Que soient chaleureusement remerciés toutes celles et tous ceux qui, parfois au péril de leur santé et de celle de leurs proches, ont fait en sorte que le système social et les infrastructures ne s’effondrent pas. Il faudra s’en souvenir bien au-delà de la période des applaudissements qui ont ponctué le début de nos soirées printanières. La pérennité du vivre-ensemble a été assurée par la disponibilité de technologies certes, mais d’abord par des actions individuelles: des personnes ont assumé des risques que d’autres ne voulaient ou ne pouvaient prendre.
Un système solide
Ces moments de crise montrent aussi à quel point il est indispensable que des autorités assument leurs responsabilités, sans en abuser. Ce n’est pas une mince affaire, mais c’est rendu possible par les ressources institutionnelles et économiques dont dispose la collectivité. En Suisse, à tout le moins, nous avons la chance d’avoir un système politique et économique si solide qu’il va s’en remettre, même si le cataclysme laissera des traces. Mais il ne faudra pas oublier que sans un système sanitaire mieux préparé, sans des ressources légales et économiques à disposition de la collectivité, d’autres crises d’une telle ampleur ne pourront pas être surmontées avec la relative maestria qu’ont montré nos institutions. La comparaison avec d’autres pays, moins riches ou dont les autorités n’ont pas su affronter la pandémie - voire l’ont instrumentalisée à des fins électorales ou même despotiques - est éloquente. Bien peu d’Etats peuvent se targuer d’avoir un système politique qui permette l’accession, au plus niveau institutionnel, de personnes aussi sages que la présidente de la Confédération, qui déclare que le pouvoir absolu n’est pas un pouvoir qui rend heureux et qu’elle y renonce sans regret.
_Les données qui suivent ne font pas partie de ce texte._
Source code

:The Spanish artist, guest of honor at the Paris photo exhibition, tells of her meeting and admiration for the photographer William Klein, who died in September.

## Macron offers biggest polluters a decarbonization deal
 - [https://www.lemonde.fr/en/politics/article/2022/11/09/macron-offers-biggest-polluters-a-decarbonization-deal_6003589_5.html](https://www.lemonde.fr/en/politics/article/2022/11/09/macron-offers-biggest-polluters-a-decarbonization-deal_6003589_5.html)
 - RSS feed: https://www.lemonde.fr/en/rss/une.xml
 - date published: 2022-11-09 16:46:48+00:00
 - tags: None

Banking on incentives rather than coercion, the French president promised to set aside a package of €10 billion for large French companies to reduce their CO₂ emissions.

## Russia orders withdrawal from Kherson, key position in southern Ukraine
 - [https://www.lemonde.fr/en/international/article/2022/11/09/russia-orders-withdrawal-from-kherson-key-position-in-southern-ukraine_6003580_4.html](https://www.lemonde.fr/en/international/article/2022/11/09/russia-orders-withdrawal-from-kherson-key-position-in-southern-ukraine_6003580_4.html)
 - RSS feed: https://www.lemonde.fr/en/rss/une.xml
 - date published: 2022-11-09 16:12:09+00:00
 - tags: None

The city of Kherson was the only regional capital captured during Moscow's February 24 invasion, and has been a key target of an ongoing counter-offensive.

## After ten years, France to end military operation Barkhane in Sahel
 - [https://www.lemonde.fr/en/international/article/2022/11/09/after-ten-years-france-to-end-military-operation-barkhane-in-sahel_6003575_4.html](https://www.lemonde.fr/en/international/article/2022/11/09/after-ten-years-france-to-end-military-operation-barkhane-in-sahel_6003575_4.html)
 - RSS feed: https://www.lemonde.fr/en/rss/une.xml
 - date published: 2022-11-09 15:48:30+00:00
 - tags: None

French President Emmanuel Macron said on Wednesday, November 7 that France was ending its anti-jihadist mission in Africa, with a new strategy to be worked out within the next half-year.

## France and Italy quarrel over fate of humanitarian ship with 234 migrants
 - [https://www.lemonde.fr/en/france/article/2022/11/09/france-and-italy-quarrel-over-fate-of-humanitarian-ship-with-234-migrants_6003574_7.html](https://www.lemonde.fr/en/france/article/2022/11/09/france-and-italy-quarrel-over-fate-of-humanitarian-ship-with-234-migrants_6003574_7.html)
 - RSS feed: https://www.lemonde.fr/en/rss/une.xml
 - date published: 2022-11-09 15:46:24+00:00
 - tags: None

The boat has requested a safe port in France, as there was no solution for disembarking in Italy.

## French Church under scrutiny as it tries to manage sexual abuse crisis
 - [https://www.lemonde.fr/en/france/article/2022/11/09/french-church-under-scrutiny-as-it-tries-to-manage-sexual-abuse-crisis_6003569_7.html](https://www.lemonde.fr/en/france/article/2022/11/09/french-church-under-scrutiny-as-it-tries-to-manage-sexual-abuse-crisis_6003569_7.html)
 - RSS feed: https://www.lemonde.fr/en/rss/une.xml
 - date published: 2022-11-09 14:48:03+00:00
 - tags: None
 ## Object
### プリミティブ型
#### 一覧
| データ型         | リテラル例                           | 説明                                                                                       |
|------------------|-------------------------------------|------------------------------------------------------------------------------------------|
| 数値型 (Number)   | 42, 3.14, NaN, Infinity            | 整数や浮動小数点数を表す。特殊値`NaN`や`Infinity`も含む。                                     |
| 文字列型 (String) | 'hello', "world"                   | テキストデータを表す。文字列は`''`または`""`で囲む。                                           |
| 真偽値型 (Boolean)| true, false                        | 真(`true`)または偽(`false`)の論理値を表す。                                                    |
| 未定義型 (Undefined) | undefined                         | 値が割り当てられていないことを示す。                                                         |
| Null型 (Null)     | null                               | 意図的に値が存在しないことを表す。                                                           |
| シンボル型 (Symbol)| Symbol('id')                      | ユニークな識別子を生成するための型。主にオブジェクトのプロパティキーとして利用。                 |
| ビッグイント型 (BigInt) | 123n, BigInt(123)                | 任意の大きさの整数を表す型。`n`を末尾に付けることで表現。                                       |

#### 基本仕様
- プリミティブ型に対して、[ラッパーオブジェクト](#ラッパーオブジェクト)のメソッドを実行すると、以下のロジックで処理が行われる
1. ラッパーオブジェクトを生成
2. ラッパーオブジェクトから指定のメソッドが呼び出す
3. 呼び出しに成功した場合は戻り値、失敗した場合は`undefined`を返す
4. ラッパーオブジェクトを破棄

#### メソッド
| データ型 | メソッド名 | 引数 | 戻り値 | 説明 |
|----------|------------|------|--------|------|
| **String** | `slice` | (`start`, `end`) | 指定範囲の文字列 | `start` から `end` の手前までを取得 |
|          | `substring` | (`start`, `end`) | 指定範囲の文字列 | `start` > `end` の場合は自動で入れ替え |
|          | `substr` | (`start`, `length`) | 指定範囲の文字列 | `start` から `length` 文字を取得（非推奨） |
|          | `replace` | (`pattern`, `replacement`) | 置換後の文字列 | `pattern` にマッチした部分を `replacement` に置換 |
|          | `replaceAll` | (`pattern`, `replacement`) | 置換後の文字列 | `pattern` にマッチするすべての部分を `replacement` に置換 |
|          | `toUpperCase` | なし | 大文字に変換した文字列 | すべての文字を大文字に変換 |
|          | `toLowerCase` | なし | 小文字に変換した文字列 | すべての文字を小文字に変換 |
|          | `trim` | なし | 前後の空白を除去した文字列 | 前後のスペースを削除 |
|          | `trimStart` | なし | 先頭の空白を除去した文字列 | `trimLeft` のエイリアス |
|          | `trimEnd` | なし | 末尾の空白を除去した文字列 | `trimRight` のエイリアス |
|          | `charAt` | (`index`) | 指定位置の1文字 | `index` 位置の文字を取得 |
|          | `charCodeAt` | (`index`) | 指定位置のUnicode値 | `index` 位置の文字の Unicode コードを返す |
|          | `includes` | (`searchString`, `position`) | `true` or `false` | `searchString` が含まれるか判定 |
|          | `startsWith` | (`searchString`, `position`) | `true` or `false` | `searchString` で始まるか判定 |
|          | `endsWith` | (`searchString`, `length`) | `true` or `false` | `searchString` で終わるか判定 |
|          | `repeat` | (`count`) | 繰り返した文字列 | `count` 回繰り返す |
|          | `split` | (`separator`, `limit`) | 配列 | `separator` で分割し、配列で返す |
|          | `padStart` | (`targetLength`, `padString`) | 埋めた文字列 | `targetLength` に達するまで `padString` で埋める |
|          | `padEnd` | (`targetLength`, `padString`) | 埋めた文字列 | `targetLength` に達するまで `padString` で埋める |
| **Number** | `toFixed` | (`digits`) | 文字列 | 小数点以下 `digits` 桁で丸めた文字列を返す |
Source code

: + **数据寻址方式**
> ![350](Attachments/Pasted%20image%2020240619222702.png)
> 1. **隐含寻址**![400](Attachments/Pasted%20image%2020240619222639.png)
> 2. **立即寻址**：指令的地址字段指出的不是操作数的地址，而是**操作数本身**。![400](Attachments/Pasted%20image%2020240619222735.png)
Assurer l'approvisionnement
Je fais l’hypothèse qu’il en va des infrastructures comme de l’Etat démocratique: leur disponibilité et leur discrétion sont des atouts qui garantissent leur légitimité. Pour ce qui concerne les Services industriels, la conclusion est donc, là aussi, sans équivoque. D’abord, nous devons bénéficier des ressources et des compétences nécessaires à assurer la sécurité de l’approvisionnement en énergies. Que l’on pense à ce que serait devenu le secteur hospitalier, s’il n’était pas correctement alimenté en énergie: il dispose certes d’installations de secours, mais celles-ci ne peuvent fonctionner indéfiniment. Il est essentiel de garantir que, en cas de panne, les réseaux auxquels il est connecté retrouvent très rapidement leur capacité d‘alimentation. En ce sens, les appels à la dérégulation ou à la privatisation manifestent une perception très sélective de la contribution des réseaux énergétiques au bien commun. Il ne suffit pas d’«ouvrir» un marché pour en garantir le bon fonctionnement. Lorsque les prestations fournies sont essentielles au bien-être collectif et dépendent de réseaux en situation de monopole naturel (car ils ne peuvent être dupliqués sans investissements inconsidérés), la «main invisible» du marché peut se montrer quasi-infirme.
Discrète mais perceptible
De plus, les gens doivent pouvoir reconnaître à la fois le bien-fondé et la légèreté de l’intervention de l’Etat et des services qui lui sont associés. Cela passe d’ailleurs par le constat paradoxal que ces prestations ne sont jamais aussi visibles que lorsqu’elles viennent à manquer – l’exemple d’une panne d’électricité est ici révélateur. Aussi les serviteurs de l’Etat se fourvoient-ils lorsqu’ils se gargarisent de leur action. Pour décliner la formule devenue célèbre sur la vitesse d’intervention des autorités: tant pour elles que pour les services à la population – dont fait partie la fourniture d’énergie: il faut, pour assurer le bien-être de la collectivité, agir de manière aussi discrète que possible, et aussi perceptible que nécessaire.